Fax is pretty unlikely to get intercepted, although it is technically feasible.
I have had credit cards stolen from the US mail, but actually I’ve never had any mail intercepted that didn’t have a credit card in it.
In defense of the US mail, my credit card mail was stolen INSIDE of a campus post office operated by my university, not in a USPS post office.

Thought of using public key encryption to let students e-mail their data to you? The necessary software is cheap (PGP, one of the most widely used products, is free for non-commercial use, and the commercial licenses aren’t expensive), easy to use for both sender and recipient, and ought to be sufficiently secure to keep out non-governmental hackers (i.e. hackers without access to multi-million dollar supercomputers).

Well its not their cards, just the card number on a slip of paper. I was wondering how likely it was that any envelope addressed to our office would be lost or intercepted within European mail systems.

Just a thought when I remembered all the times orders were sent off to catalogues from home with numbers on them.

You obviously haven’t dealt with students. The vast majority aren’t likely to want to install software and a good subset of that won’t know how to set it up even if they installed it.

Oops, didn’t see that on simul-post. Yeah, they’re students, there’s a lot they won’t do for themselves :rolleyes:

Why doesn’t someone set up a secure website for payments? All you should need is a bare-bones “shopping cart” order system and the attending https / ssl setup.

Heck, even PayPal would work for this - a benefit for you is you don’t ever get the person’s credit card info, or even know what kind of card they used. You just get money in your account. This alone makes it arguably more secure than any method of delivering credit card info to the office.

Coming from Europe, it could hardly be land lines all the way!

Part of the trip must be undersea lines. Or, nowdays, quite possibly via satelite transmission.

But Mangetout is basically correct – both of these are cointrolled tightly enough to be pretty much just as secure as the regular land lines.

Remember, you are only liable for $50 if your credit card is lost or stolen.

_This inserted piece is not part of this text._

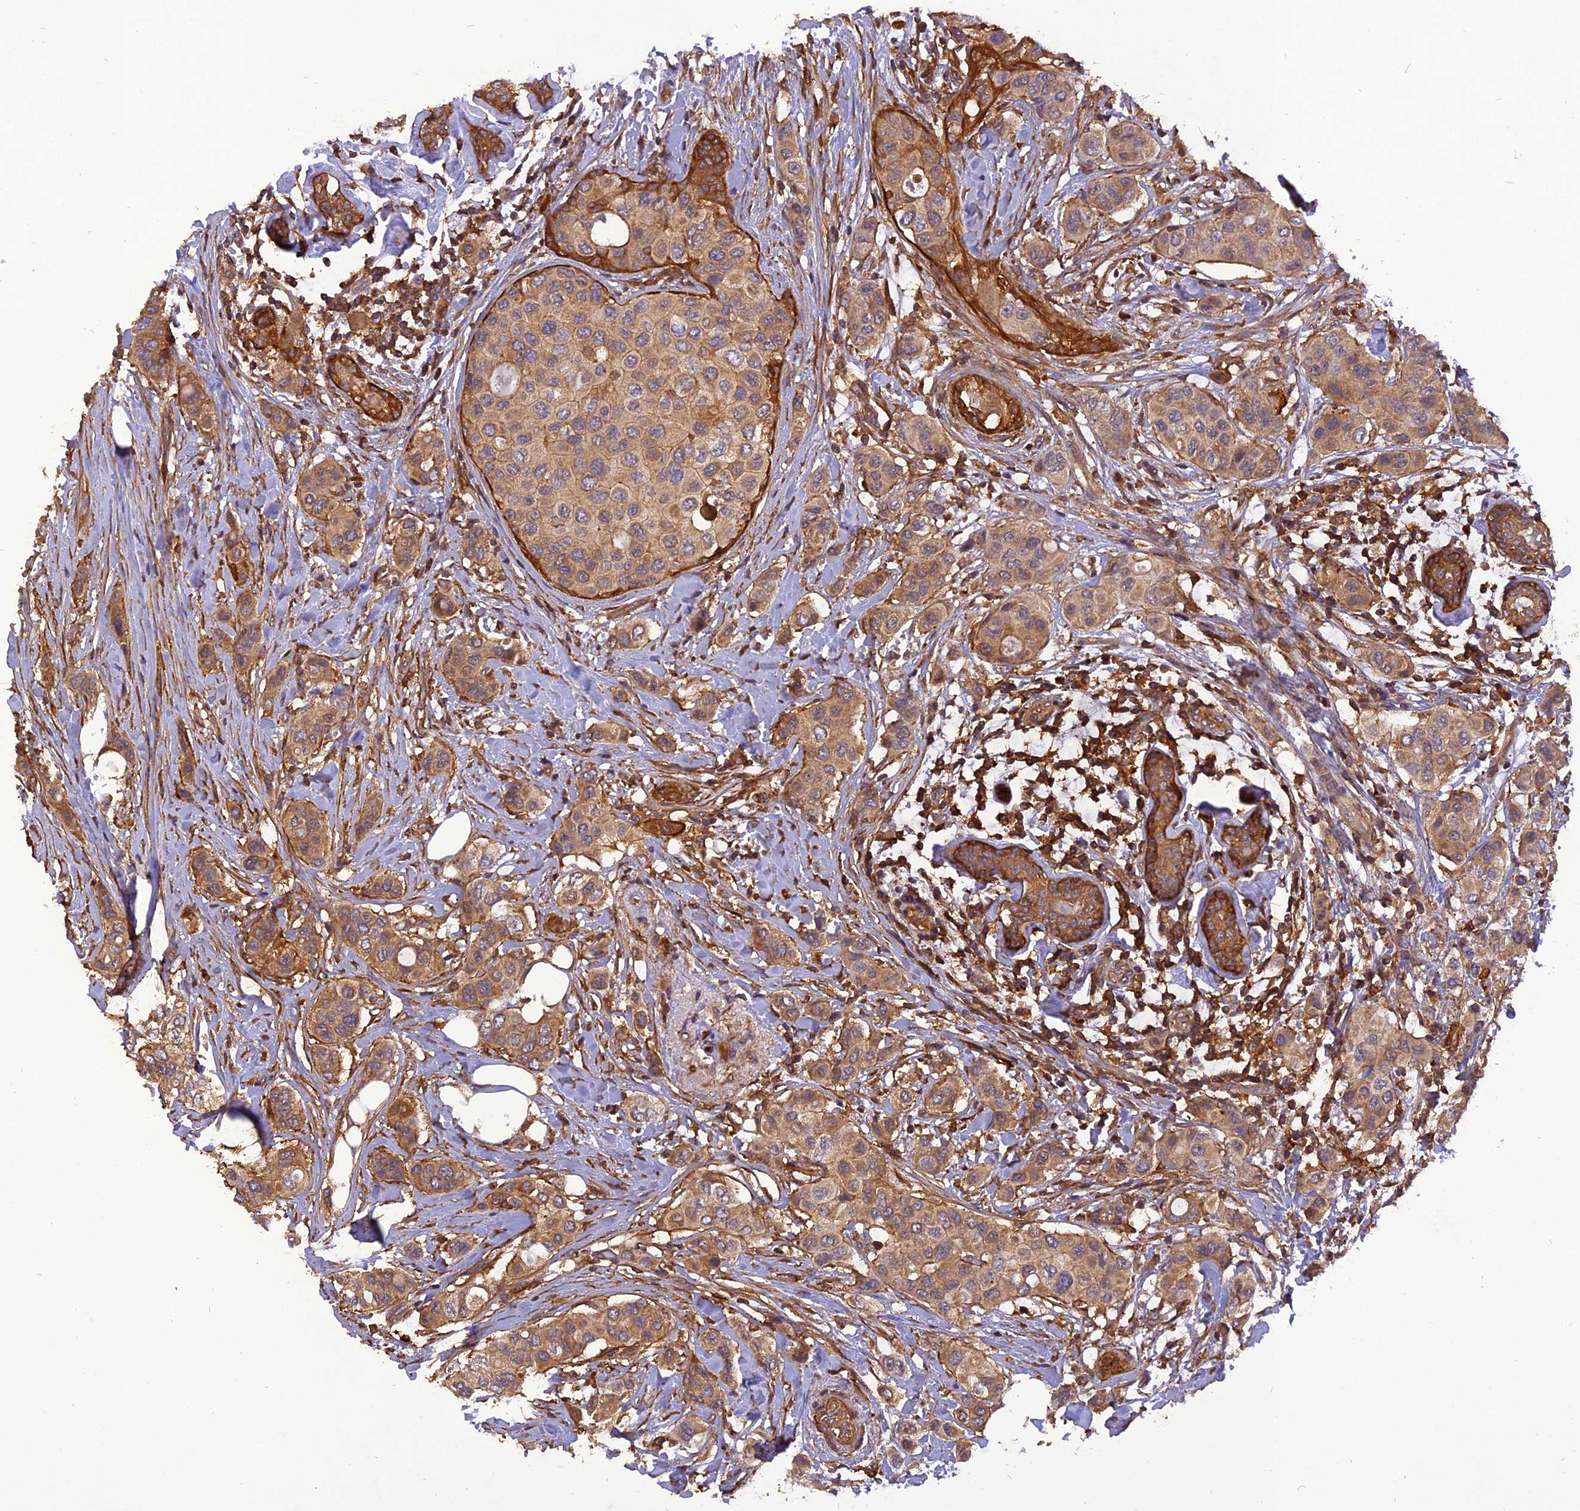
{"staining": {"intensity": "moderate", "quantity": ">75%", "location": "cytoplasmic/membranous"}, "tissue": "breast cancer", "cell_type": "Tumor cells", "image_type": "cancer", "snomed": [{"axis": "morphology", "description": "Lobular carcinoma"}, {"axis": "topography", "description": "Breast"}], "caption": "Human breast lobular carcinoma stained with a protein marker reveals moderate staining in tumor cells.", "gene": "STOML1", "patient": {"sex": "female", "age": 51}}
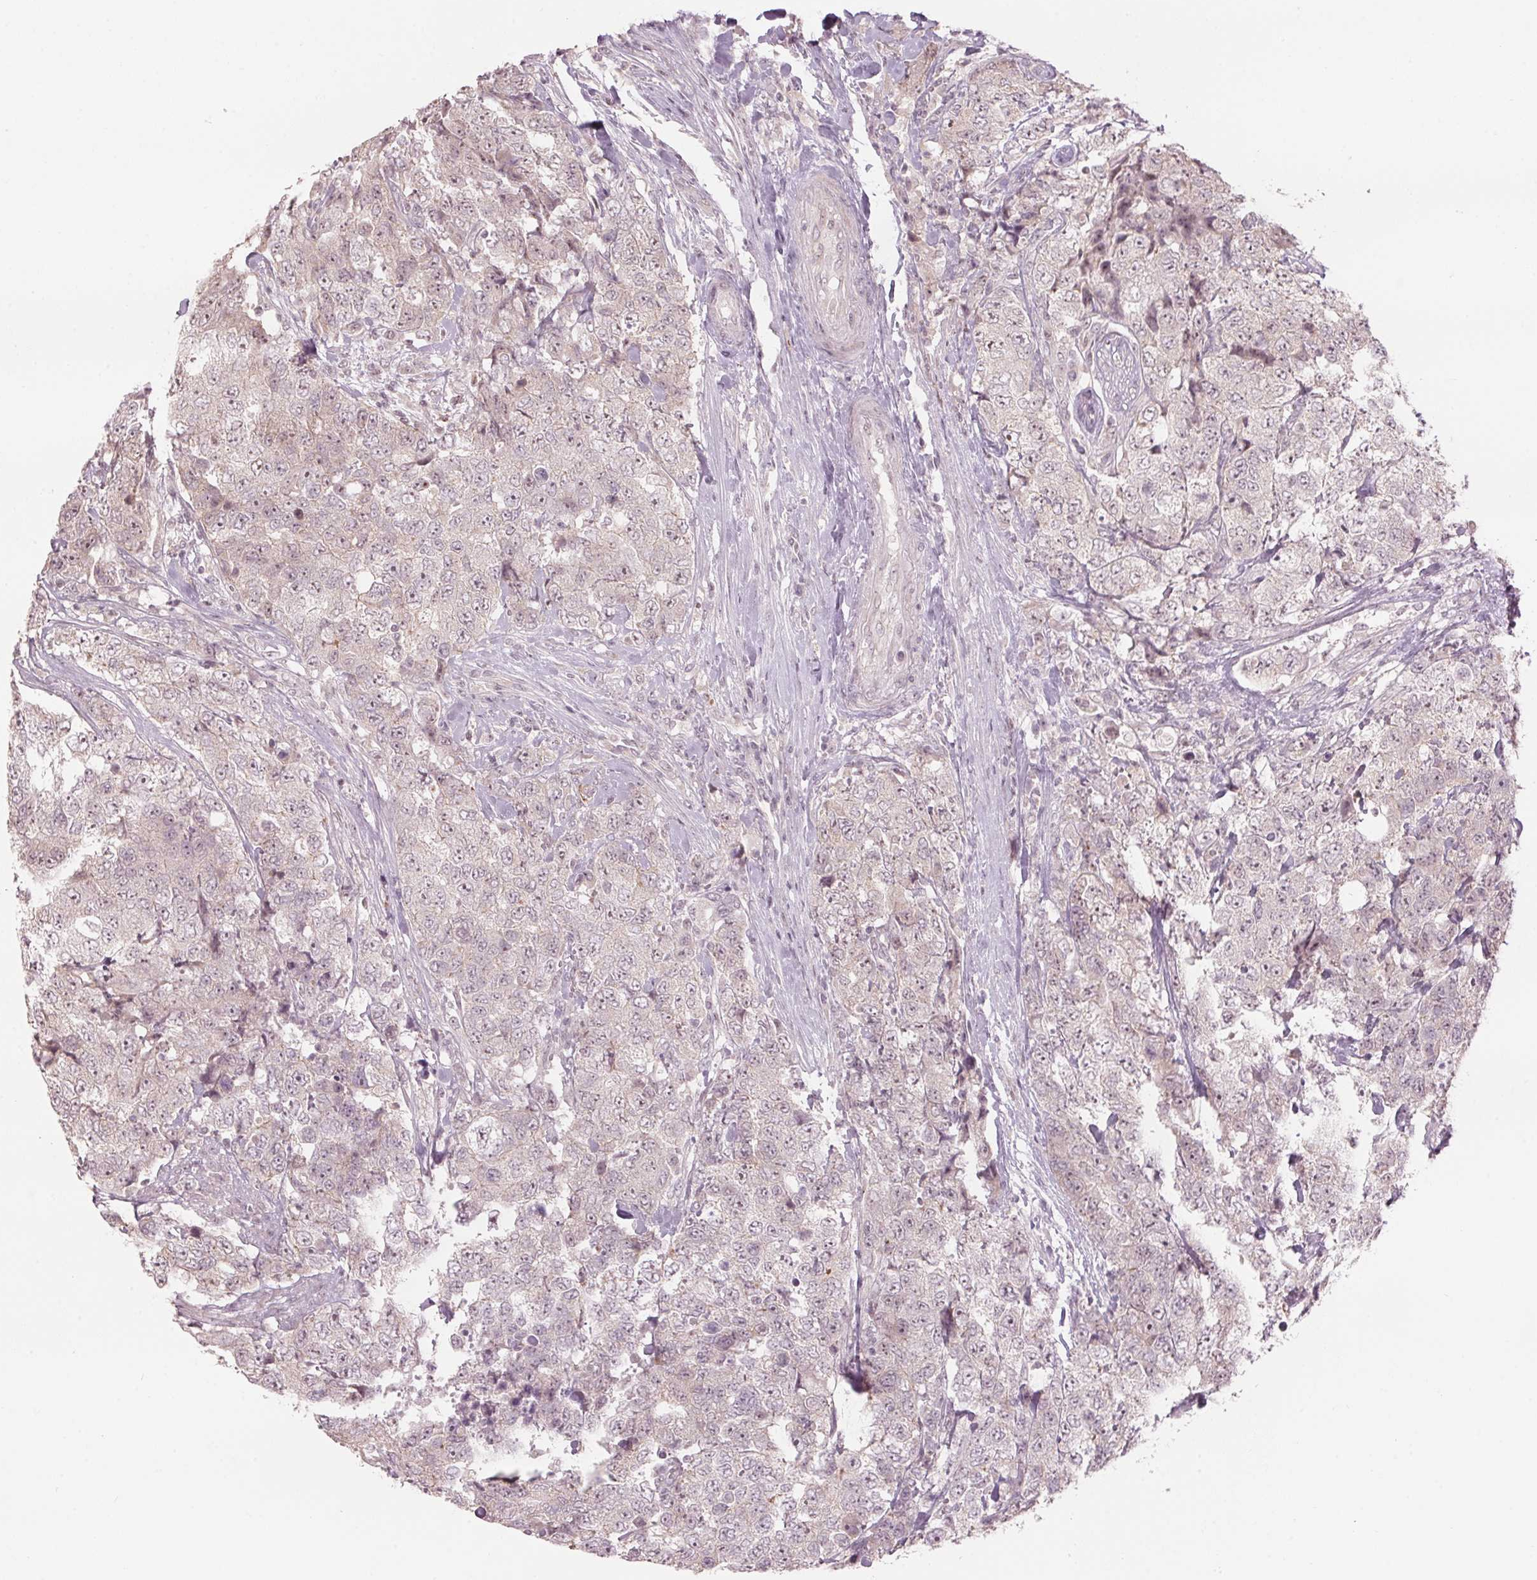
{"staining": {"intensity": "negative", "quantity": "none", "location": "none"}, "tissue": "urothelial cancer", "cell_type": "Tumor cells", "image_type": "cancer", "snomed": [{"axis": "morphology", "description": "Urothelial carcinoma, High grade"}, {"axis": "topography", "description": "Urinary bladder"}], "caption": "The immunohistochemistry (IHC) image has no significant positivity in tumor cells of urothelial cancer tissue. (Stains: DAB (3,3'-diaminobenzidine) immunohistochemistry with hematoxylin counter stain, Microscopy: brightfield microscopy at high magnification).", "gene": "TMED6", "patient": {"sex": "female", "age": 78}}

Credit Card Loss or Fraudulent Charges (FCBA). Your maximum liability under federal law for unauthorized use of your credit card is $50. If you report the loss before your credit cards are used, the FCBA says the card issuer cannot hold you responsible for any unauthorized charges. If a thief uses your cards before you report them missing, the most you will owe for unauthorized charges is $50 per card. Also, if the loss involves your credit card number, but not the card itself, you have no liability for unauthorized use.

http://www.ftc.gov/bcp/conline/pubs/credit/atmcard.htm

Even less if it isn’t. If it was online fraud, I’d just contact my bank to reverse the charges.

Another vote for a webpage system or Paypal. This requires no special effort at all for the students, since all major browsers have the security systems built in, and a computer with a Web browser is much more accessible to most folks than a fax machine. Electronic solutions also have the huge advantage that no human (aside from the card owner, of course) need ever see the credit card number at all, and you don’t need to worry about properly disposing of your waste paper.

Thanks for the suggestions, paper work would be something we could do with less of in the office.

It would be an interesting idea to have secure payment online, I’m not sure how many people would accept it as secure though, even though I use it all the time over EBay :slight_smile:

‘Land lines’ in my post (inaccurately)meaning ordinary telephony over copper or fibre (or even microwave beam or satellite uplink, really), as opposed to, say, analogue cellphone - where ‘tapping’ involves a fairly ordinary radio receiver.